[WHAT THIS TASK INVOLVES]
Copy out the lines of the records word for word, starting at the line that contains "Is the sum of" and ending after the line that contains "What is the". Leave out the pictures.

[DATA SHOWN]

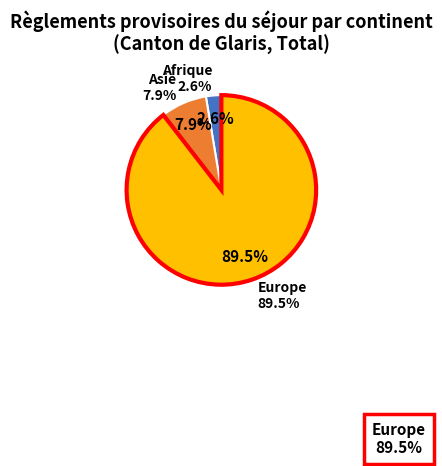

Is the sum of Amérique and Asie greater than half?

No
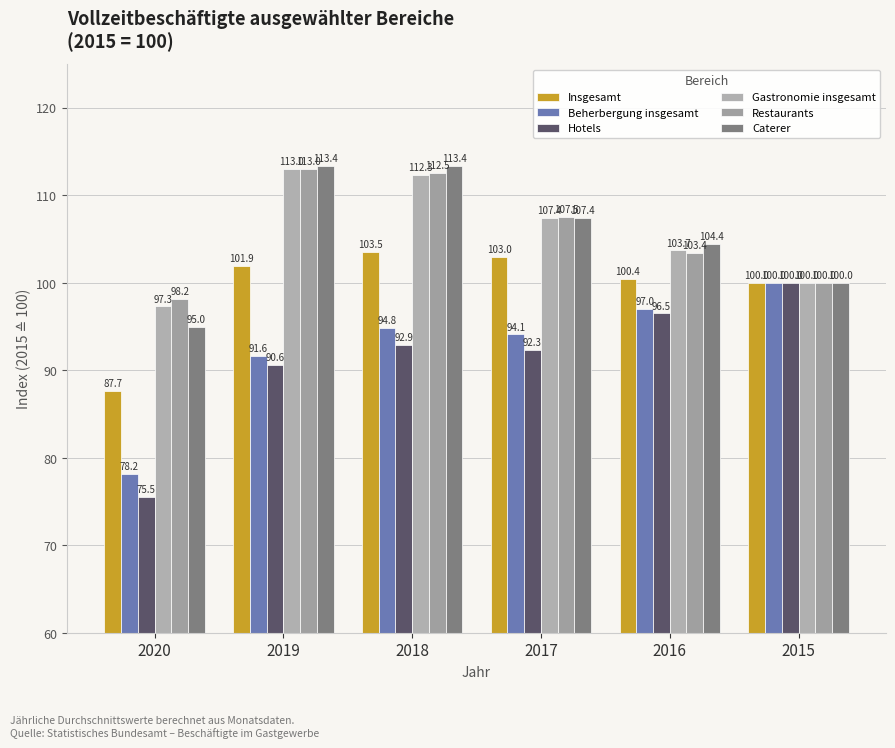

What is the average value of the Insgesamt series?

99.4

==

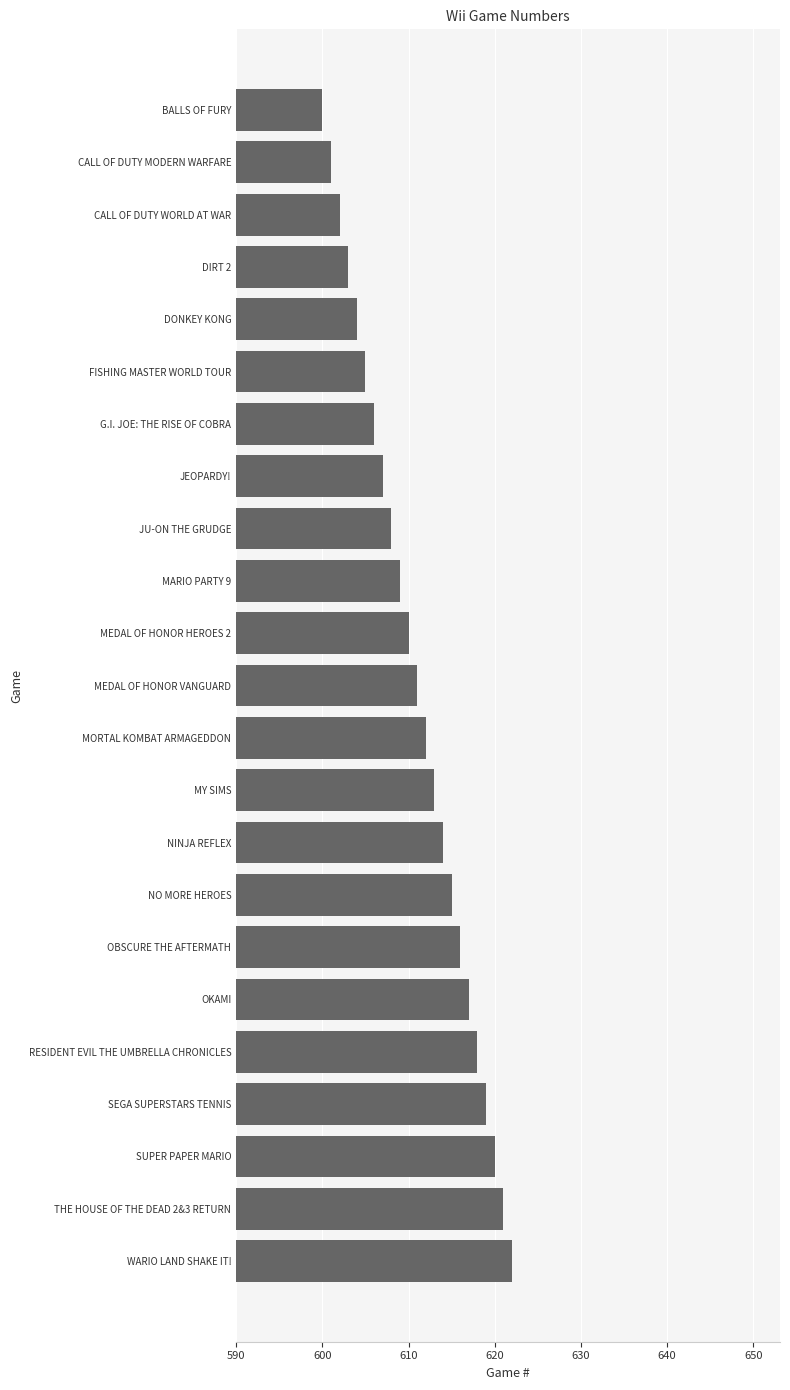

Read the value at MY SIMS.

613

--

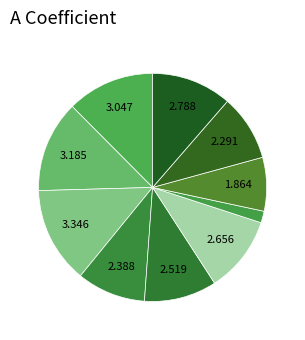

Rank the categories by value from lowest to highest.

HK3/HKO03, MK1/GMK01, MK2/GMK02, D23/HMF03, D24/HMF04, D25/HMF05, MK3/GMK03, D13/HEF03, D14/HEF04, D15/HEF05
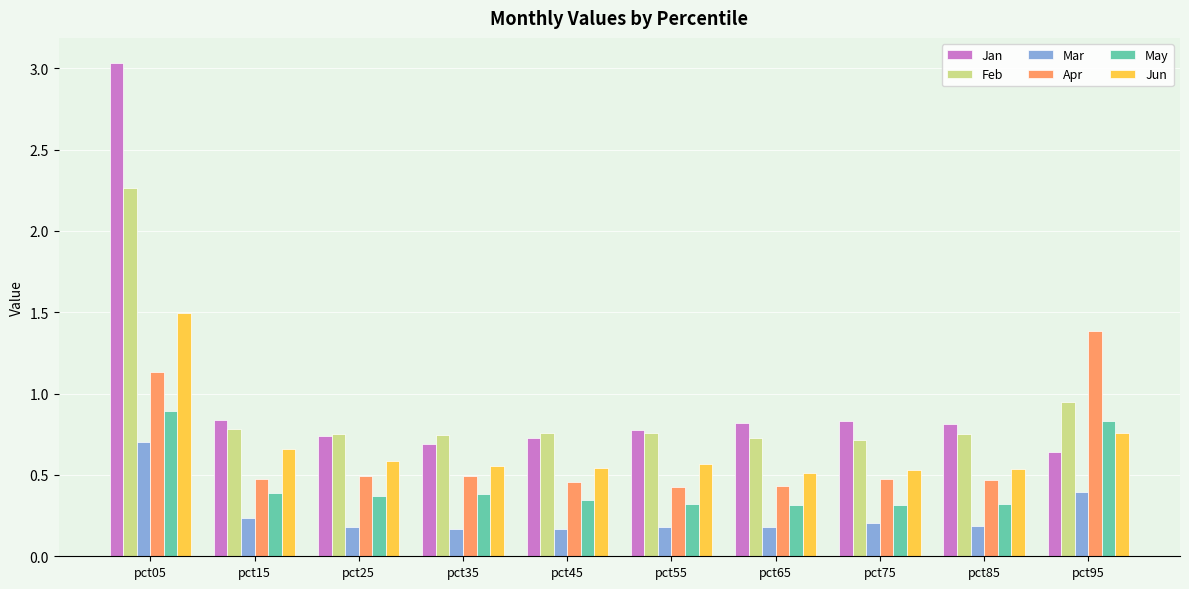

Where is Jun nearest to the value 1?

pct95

[EXPECTED ANSWER]
Is the sum of Amérique and Asie greater than half?

No

What is the average value of the Insgesamt series?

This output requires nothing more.